Он ополоснул лицо и руки тут же, не отходя далеко от стола, Ратша смотрел с хитрой усмешкой. Иггельд сказал раздраженно:
– Если ты каркаешь, что мы ограбили эту артанку, то ошибаешься! Она… она артанка!
– И что?
– Артанка с головы до ног, – сказал Иггельд настойчиво. – Она артанка и внутри. У нее сердце из камня! Ей бы коня – это другое дело. Да меч такой, чтобы не всякому мужчине поднять! А эти висюльки… да она на такие и не посмотрит!
– Хочешь, – предложил Ратша, – проверим?
– Как? – потребовал Иггельд зло. – Вывалим перед нею и скажем: это у тебя мы все забрали?
На стол торопливо поставили холодное мясо, но от очага уже потекли ароматы вкусной ухи, поджариваемой телятины. Ратша ухватил ломоть мяса побольше, вонзил зубы и пробубнил уже с набитым ртом:
– Да, это я сглупил, признаю… Ну, а если такой вариант: любящий отец, что ведет один из отрядов артан, разграбил пару богатых городов, отобрал то, что, по его мнению, должна носить женщина, и отослал это домой, в свою Артанию под охраной своей же дочери?.. А то, что ей не очень-то хотелось ехать домой, покинуть кровавые забавы, он мудро во внимание не принял. Женщина все-таки должна рожать, а не мечом размахивать…

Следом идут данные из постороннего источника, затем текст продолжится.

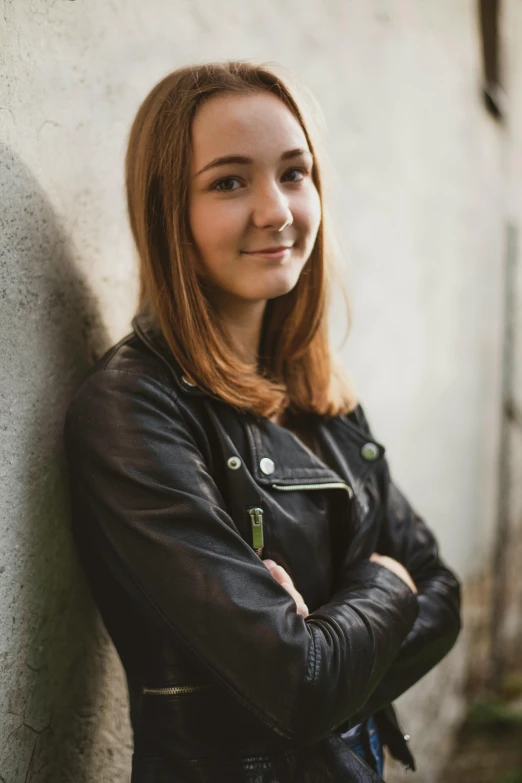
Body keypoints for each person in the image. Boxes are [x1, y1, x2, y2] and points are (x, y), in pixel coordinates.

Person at [63, 61, 461, 783]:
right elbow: (299, 681)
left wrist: (330, 635)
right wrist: (386, 584)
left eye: (294, 172)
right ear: (166, 211)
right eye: (228, 181)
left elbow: (445, 592)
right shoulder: (133, 409)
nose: (276, 209)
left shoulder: (317, 392)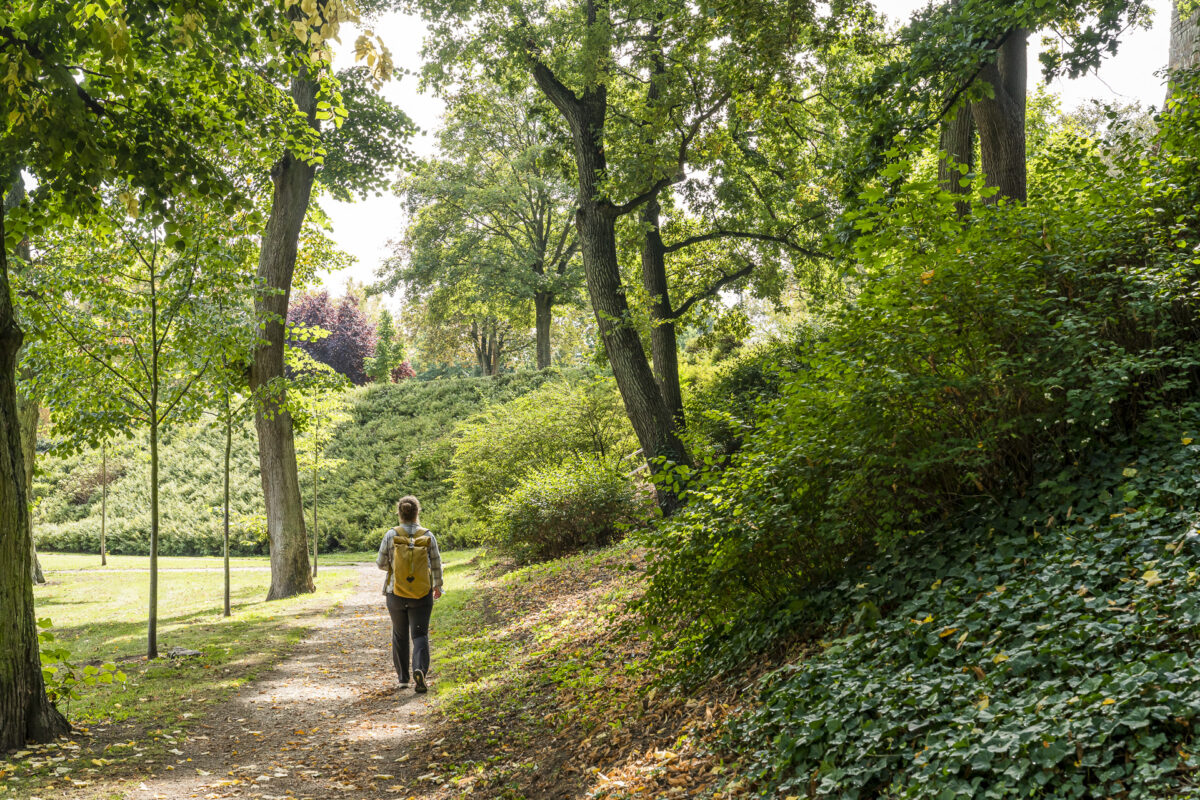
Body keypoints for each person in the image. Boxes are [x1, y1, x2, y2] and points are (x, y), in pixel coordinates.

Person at [377, 495, 443, 694]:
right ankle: (419, 670)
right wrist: (438, 586)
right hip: (422, 593)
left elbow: (381, 563)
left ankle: (403, 679)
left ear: (400, 513)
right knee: (420, 634)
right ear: (417, 512)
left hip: (395, 593)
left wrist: (395, 567)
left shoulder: (391, 535)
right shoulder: (428, 535)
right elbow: (437, 564)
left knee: (400, 634)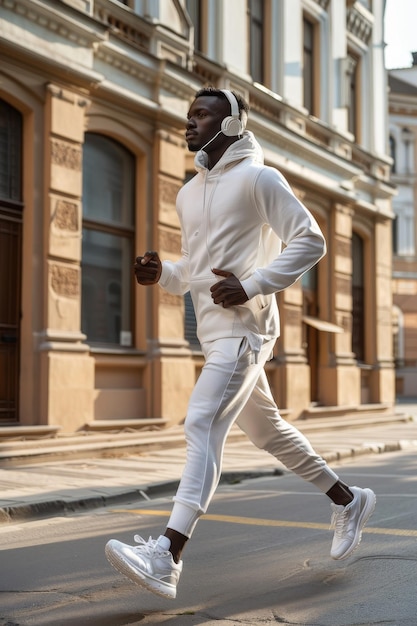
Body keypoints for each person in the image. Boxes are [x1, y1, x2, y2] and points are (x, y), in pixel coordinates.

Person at [105, 87, 376, 600]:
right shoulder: (189, 192)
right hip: (212, 332)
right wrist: (162, 271)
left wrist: (252, 285)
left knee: (202, 421)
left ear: (231, 125)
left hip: (247, 329)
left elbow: (310, 239)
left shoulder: (259, 178)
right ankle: (347, 499)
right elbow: (194, 271)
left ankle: (166, 553)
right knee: (267, 431)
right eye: (187, 115)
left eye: (201, 115)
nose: (189, 124)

– Топором, – поправил Иггельд. Он вытирал лицо и руки чистым полотенцем. Молодая служанка Ефросинья стояла рядом, глядя на него с обожанием. Иггельд отдал ей полотенце, не глядя, оглянулся в сторону шьющих женщин и сел за стол. – Если бы даже мечом…
– Что? Ах да, топорами в самом деле владеют так, что диву даюсь… Ты эту артанку еще не видел с топором в руках?
Иггельд содрогнулся всем телом.
– Сплюнь, дурак! Даже не произноси такое вслух. Я боюсь даже представить подобное. Если заполучит топор, ее уже ничто и никто не остановит.
Он тоже брал мясо, но рассеянно, видно было, что мысли не здесь, а если и в этом зале, то не за столом. Ратша подумал, кивнул.
– Ты прав, она из рода героев. Я эту породу за сто верст узнаю.